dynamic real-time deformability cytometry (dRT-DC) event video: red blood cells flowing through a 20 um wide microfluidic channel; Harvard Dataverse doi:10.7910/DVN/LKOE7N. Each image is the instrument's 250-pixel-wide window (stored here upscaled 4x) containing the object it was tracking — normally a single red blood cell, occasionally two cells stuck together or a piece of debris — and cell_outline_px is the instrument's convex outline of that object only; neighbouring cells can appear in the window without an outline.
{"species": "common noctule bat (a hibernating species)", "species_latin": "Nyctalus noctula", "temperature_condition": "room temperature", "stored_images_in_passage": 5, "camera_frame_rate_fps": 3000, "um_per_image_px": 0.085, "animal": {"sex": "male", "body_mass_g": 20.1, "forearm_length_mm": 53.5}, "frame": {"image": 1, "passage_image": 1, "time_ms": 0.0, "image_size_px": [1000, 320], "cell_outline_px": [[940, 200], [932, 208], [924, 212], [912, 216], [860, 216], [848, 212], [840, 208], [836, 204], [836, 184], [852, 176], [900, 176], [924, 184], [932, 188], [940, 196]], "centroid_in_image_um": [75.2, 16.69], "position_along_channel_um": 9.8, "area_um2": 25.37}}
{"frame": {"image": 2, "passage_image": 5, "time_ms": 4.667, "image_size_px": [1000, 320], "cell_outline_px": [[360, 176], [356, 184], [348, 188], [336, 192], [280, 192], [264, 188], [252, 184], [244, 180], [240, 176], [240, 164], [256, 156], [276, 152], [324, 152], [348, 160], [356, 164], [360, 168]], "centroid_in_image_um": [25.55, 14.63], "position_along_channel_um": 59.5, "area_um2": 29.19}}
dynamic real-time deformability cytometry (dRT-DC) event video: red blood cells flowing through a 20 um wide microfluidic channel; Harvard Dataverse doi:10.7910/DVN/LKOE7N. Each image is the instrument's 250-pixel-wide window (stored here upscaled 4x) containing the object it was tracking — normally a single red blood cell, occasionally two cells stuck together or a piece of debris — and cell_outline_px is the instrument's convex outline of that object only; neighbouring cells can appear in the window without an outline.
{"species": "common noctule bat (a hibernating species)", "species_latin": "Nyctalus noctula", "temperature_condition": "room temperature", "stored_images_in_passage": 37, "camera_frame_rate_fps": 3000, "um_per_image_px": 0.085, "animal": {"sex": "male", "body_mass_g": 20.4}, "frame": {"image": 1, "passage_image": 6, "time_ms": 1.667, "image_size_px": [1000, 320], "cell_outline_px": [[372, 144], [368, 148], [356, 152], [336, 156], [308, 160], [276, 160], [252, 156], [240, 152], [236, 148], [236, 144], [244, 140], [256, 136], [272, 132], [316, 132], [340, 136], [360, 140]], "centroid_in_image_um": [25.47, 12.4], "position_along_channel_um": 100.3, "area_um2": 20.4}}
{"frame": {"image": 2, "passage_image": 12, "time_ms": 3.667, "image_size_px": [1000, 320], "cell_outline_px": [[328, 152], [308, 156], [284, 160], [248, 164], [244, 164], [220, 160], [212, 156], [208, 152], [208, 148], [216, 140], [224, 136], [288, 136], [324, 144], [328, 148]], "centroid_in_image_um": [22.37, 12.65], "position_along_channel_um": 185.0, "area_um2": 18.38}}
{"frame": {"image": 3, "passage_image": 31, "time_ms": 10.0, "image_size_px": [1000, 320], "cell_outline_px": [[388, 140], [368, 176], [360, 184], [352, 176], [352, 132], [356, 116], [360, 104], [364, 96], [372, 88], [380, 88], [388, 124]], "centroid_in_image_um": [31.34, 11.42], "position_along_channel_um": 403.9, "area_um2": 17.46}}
• • •
### PROMPT
Without leaving anything out, give the entries again exactly.

### REPLY TO THE EXERCISE
dynamic real-time deformability cytometry (dRT-DC) event video: red blood cells flowing through a 20 um wide microfluidic channel; Harvard Dataverse doi:10.7910/DVN/LKOE7N. Each image is the instrument's 250-pixel-wide window (stored here upscaled 4x) containing the object it was tracking — normally a single red blood cell, occasionally two cells stuck together or a piece of debris — and cell_outline_px is the instrument's convex outline of that object only; neighbouring cells can appear in the window without an outline.
{"species": "common noctule bat (a hibernating species)", "species_latin": "Nyctalus noctula", "temperature_condition": "room temperature", "stored_images_in_passage": 5, "camera_frame_rate_fps": 3000, "um_per_image_px": 0.085, "animal": {"sex": "male", "body_mass_g": 20.1, "forearm_length_mm": 53.5}, "frame": {"image": 1, "passage_image": 1, "time_ms": 0.0, "image_size_px": [1000, 320], "cell_outline_px": [[940, 200], [932, 208], [924, 212], [912, 216], [860, 216], [848, 212], [840, 208], [836, 204], [836, 184], [852, 176], [900, 176], [924, 184], [932, 188], [940, 196]], "centroid_in_image_um": [75.2, 16.69], "position_along_channel_um": 9.8, "area_um2": 25.37}}
{"frame": {"image": 2, "passage_image": 5, "time_ms": 4.667, "image_size_px": [1000, 320], "cell_outline_px": [[360, 176], [356, 184], [348, 188], [336, 192], [280, 192], [264, 188], [252, 184], [244, 180], [240, 176], [240, 164], [256, 156], [276, 152], [324, 152], [348, 160], [356, 164], [360, 168]], "centroid_in_image_um": [25.55, 14.63], "position_along_channel_um": 59.5, "area_um2": 29.19}}
dynamic real-time deformability cytometry (dRT-DC) event video: red blood cells flowing through a 20 um wide microfluidic channel; Harvard Dataverse doi:10.7910/DVN/LKOE7N. Each image is the instrument's 250-pixel-wide window (stored here upscaled 4x) containing the object it was tracking — normally a single red blood cell, occasionally two cells stuck together or a piece of debris — and cell_outline_px is the instrument's convex outline of that object only; neighbouring cells can appear in the window without an outline.
{"species": "common noctule bat (a hibernating species)", "species_latin": "Nyctalus noctula", "temperature_condition": "room temperature", "stored_images_in_passage": 37, "camera_frame_rate_fps": 3000, "um_per_image_px": 0.085, "animal": {"sex": "male", "body_mass_g": 20.4}, "frame": {"image": 1, "passage_image": 6, "time_ms": 1.667, "image_size_px": [1000, 320], "cell_outline_px": [[372, 144], [368, 148], [356, 152], [336, 156], [308, 160], [276, 160], [252, 156], [240, 152], [236, 148], [236, 144], [244, 140], [256, 136], [272, 132], [316, 132], [340, 136], [360, 140]], "centroid_in_image_um": [25.47, 12.4], "position_along_channel_um": 100.3, "area_um2": 20.4}}
{"frame": {"image": 2, "passage_image": 12, "time_ms": 3.667, "image_size_px": [1000, 320], "cell_outline_px": [[328, 152], [308, 156], [284, 160], [248, 164], [244, 164], [220, 160], [212, 156], [208, 152], [208, 148], [216, 140], [224, 136], [288, 136], [324, 144], [328, 148]], "centroid_in_image_um": [22.37, 12.65], "position_along_channel_um": 185.0, "area_um2": 18.38}}
{"frame": {"image": 3, "passage_image": 31, "time_ms": 10.0, "image_size_px": [1000, 320], "cell_outline_px": [[388, 140], [368, 176], [360, 184], [352, 176], [352, 132], [356, 116], [360, 104], [364, 96], [372, 88], [380, 88], [388, 124]], "centroid_in_image_um": [31.34, 11.42], "position_along_channel_um": 403.9, "area_um2": 17.46}}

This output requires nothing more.